Water baptism, therefore, is not necessary for a Christian to become a Christian, but if a person wishes to be baptized with water to acknowledge and respect all that Jesus has done for him, then be baptized in water, but not as a requirement or a magic bullet that suddenly makes a person Christian. 

What makes me a good Christian?

I’d like to be a good Christian, today, tomorrow and for the rest of the year for the simple reason that Jesus died for me. God also sent Jesus to demonstrate through his life and teachings what a good Christian is. It’s a person who loves God and loves neighbour, which Jesus did to perfection.

So I’ve got my motive for being a good Christian – Jesus’ death – and I have my example of a good Christian too – in Jesus’ life. And he left us a very clear example as well. In his love for God he didn’t veer off track one bit from God’s will in his thoughts, actions, words, and reactions. Even when faced with the prospect of excruciating suffering, either from physical torture or the mental stress of people making ridiculous accusations against him, he was able to resist his own feelings and emotions and stick to God’s will for him.

And his love for neighbour was just as amazing, because there wasn’t a person in need he refused to help. He never condemned anyone for being ignorant either. The only people he called to account and threatened with hell were the religious hypocrites who demanded perfect obedience to God from others, but fell far short of perfect obedience themselves.

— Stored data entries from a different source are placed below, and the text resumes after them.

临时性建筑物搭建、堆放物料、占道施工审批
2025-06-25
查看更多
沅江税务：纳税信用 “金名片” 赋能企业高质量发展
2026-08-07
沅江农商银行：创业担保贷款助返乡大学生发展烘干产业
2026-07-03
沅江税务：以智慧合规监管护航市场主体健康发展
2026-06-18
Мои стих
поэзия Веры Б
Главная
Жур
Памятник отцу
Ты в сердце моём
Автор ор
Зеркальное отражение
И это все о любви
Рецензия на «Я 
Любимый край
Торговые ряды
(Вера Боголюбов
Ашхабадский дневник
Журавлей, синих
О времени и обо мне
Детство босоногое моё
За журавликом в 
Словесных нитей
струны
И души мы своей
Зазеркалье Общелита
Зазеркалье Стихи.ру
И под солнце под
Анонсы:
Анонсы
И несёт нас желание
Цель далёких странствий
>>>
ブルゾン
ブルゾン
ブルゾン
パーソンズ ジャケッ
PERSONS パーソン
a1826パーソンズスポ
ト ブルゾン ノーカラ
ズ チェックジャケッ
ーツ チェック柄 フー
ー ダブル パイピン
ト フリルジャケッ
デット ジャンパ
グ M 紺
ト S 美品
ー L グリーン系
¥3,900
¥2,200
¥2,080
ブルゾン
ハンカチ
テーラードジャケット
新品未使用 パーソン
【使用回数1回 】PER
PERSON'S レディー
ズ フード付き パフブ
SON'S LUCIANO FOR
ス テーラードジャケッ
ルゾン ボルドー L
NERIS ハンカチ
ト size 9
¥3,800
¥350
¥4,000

So he set quite the example of compassion, mercy, wisdom and anger, all finely balanced, perfectly timed, and customized to each person’s need. I’d love to be able to imitate him. We have a whole list of Jesus’ teachings in the Sermon on the Mount too, which if we all lived in tune with would make our world a very different place. Imagine if we all lived by the Golden Rule, for instance, of treating others as we ourselves would like to be treated.

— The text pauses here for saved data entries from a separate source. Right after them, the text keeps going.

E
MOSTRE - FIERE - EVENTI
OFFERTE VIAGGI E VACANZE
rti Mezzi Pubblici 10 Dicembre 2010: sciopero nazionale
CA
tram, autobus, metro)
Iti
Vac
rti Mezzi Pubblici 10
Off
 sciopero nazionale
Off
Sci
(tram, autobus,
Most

So now I’m left with a perfect motive for being a good Christian, and a perfect, practical example in Jesus’ life and teachings, and how he dealt with people, both the ignorant and the hypocrites.

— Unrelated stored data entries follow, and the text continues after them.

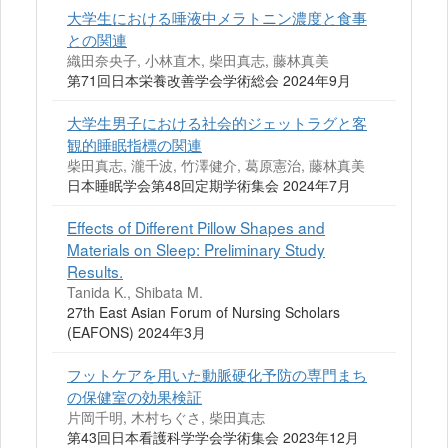
大学生における唾液中メラトニン濃度と食事
との関連
織田奈央子, 小林直木, 柴田真志, 藤林真美
第71回日本栄養改善学会学術総会 2024年9月
大学生男子における社会的ジェットラグと客
観的睡眠指標の関連
柴田真志, 瀧千波, 竹澤健介, 葛原憲治, 藤林真美
日本睡眠学会第48回定期学術集会 2024年7月
Effects of Different Pillow Shapes and
Materials on Sleep: Preliminary Study
Results.
Tanida K., Shibata M.
27th East Asian Forum of Nursing Scholars
(EAFONS) 2024年3月
フットケアを用いた動脈硬化予防の専門まち
の保健室の効果検証
片岡千明, 木村ちぐさ, 柴田真志
第43回日本看護科学学会学術集会 2023年12月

But how on earth do I live up to such an example? Must I be consciously thinking about it every waking second of each day, even when tying my shoes, going shopping, or checking the dog for fleas? Is that how I stay on track to what makes a good Christian? Is it up to me?

No it isn’t, and it wasn’t for Jesus either. He openly admitted he could do nothing of himself, and it was only the Father working in and speaking through him that the miracle of his life and death were possible. Which is why Jesus knew we’d need help too -which he gifted to us in the Holy Spirit.

The Holy Spirit is now the one at the controls of our lives. It’s he who reminds us of Jesus’ teachings, he who gives us the words to speak, he who corrects our thoughts, and he who gives us the love for God and neighbour we need to be good Christians. And his comforting, correcting help is being directed by both the Father and Jesus too, so we now have the aid of the entire God family on our side every waking second of each day.

What I’d love to be next year, then – the best Christian I can be – is based on me simply believing that and getting on with life, no matter how basic, tedious, or troubling it is. And I can look back at the end of each day and see the difference the Holy Spirit made, that even in my excruciatingly stressed out or boring life, or in the mistakes I can see I made, underlying them all is the Holy Spirit keeping my love for God and neighbour intact and growing, because he’s the one that makes me a good Christian, thanks to Jesus dying for me and kickstarting the New Covenant.